Expansion header safe current limits

Hi all,

I was originally looking to just control a 3W Luxeon LED from the
BeagleBoard GPIOs until I saw the +5V rail on the expansion header.
The only documentation that I've been able to find on it suggested
that the current output of that rail is limited only by the AC adapter
that's running the board. The LED power supply would be drawing
somewhere in the neighborhood of 600-800mA off the 5V rail and I just
wanted to make sure that its safe to draw so much current off of the
board directly.

The Digikey AC adapter that's powering the board should be able to
handle the extra load (3W + 2W < 6W), but if pulling that much power
directly through the board has a risk of damaging it (melting a trace
or such), I'd rather pull out a new 5V rail before the adapter goes
into the board.

Best,
Pavak

The connectors should handle the current and the board as well, but it would be on the upper limit of things. I would suggest that you bring 5V in separately to power your LED. Not for current reasons per se, but LEDs are famous for making power rails noisy.

Gerald

I second Gerald. I would also use a separate supply with good by-pass
(100 uF low ESR in parallel with 100 nF) near the LED. If you are
planning to use the PWM control, you will probably see rather large
current spikes. The rails are not the main problem but you are very
close to what TPS65950 is capable of supplying for the external load.
Be sure not to have too much load connected to the USB port!

Please let us know your results and (possible) problems with this project.
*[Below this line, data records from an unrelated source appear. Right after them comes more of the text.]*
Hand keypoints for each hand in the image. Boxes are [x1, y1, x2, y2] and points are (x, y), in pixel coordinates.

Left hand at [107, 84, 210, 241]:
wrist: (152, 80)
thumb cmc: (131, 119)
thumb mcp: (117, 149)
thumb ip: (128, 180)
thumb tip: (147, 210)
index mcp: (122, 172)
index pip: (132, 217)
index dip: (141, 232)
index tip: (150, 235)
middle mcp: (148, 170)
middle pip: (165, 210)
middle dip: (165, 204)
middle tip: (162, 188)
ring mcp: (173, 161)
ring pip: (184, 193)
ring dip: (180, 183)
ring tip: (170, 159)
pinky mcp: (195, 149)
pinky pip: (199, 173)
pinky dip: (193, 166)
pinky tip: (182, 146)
I am doing RGB LED control myself but in the 50 + 2 x 30 mA range.

Good luck,
siƱ

Thanks for the feedback. I think I'll likely just use two separate
power supplies for now and use a GPIO pin just to turn the LED's
current supply on and off.
I'm driving one of these: http://www.luxeonstar.com/luxeon-iii-star-led-blue-lambertian-23-lm-700ma-p-280.php
(soon to be deprecated and replaced with a new model)
With one of these: http://www.luxeonstar.com/buckpuck-1000ma-dc-led-driver-pcb-mount-p-7.php

Out of curiosity are there any specs as to what level of noise is
acceptable for the Beagleboard to run stably?
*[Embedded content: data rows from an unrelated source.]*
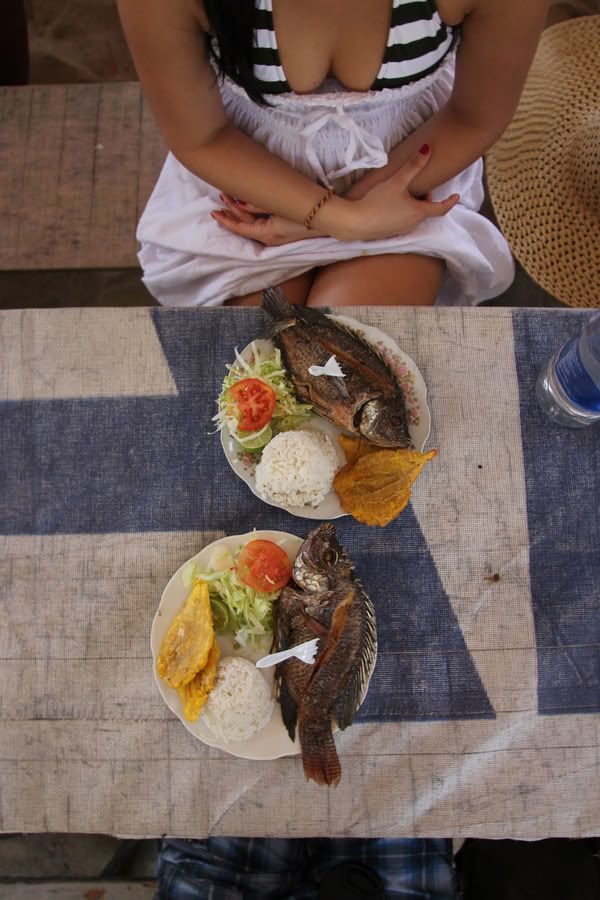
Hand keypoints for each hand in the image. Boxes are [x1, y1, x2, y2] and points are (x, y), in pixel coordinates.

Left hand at [211, 194, 320, 245]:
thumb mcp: (279, 206)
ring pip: (251, 225)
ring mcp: (275, 237)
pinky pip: (259, 225)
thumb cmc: (305, 211)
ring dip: (239, 213)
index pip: (240, 228)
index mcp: (267, 234)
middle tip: (221, 196)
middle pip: (244, 225)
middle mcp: (269, 238)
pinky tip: (244, 207)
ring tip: (228, 199)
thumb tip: (240, 203)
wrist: (328, 219)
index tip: (214, 212)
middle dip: (231, 211)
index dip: (225, 220)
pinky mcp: (280, 232)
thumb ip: (258, 205)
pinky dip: (250, 216)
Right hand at [338, 146, 459, 240]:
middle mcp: (412, 224)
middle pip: (426, 210)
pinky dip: (402, 211)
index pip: (441, 208)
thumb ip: (413, 166)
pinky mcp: (389, 232)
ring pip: (414, 215)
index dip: (450, 201)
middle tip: (415, 185)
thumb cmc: (377, 202)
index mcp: (419, 212)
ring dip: (413, 204)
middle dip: (424, 198)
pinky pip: (402, 220)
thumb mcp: (397, 182)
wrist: (355, 223)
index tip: (456, 196)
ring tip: (400, 193)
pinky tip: (389, 204)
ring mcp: (400, 230)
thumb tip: (428, 149)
At the moment everything runs off of AC power supplies, but I'd like
to move to battery packs- probably a separate pack for the LED and the
board. Sparkfun has these convenient little 5V packs that run off of
AA cells but see 100mV ripples at 135kHz. I'm hoping to do something
similar with 4 or 6 cells in parallel to drive enough current to the
board. Do you think this would be too noisy? What is a typical
approach for conditioning a battery source to drive a Beagleboard?

Best,
Pavak

There are no specs as to noise level per se. It can some handle noise, but voltage spike are a different story. That is what you need to watch for. A ripple of 100mV should not be an issue on the 5V rail. As to a battery configuration, similar things to what you have identified as been used for this purpose. It should work fine for powering the board. If you need USB or EDID, then you need a good 5V in. If you are not using 5V, then a battery configuration providing as low as 3.7V-4.0V should work as well.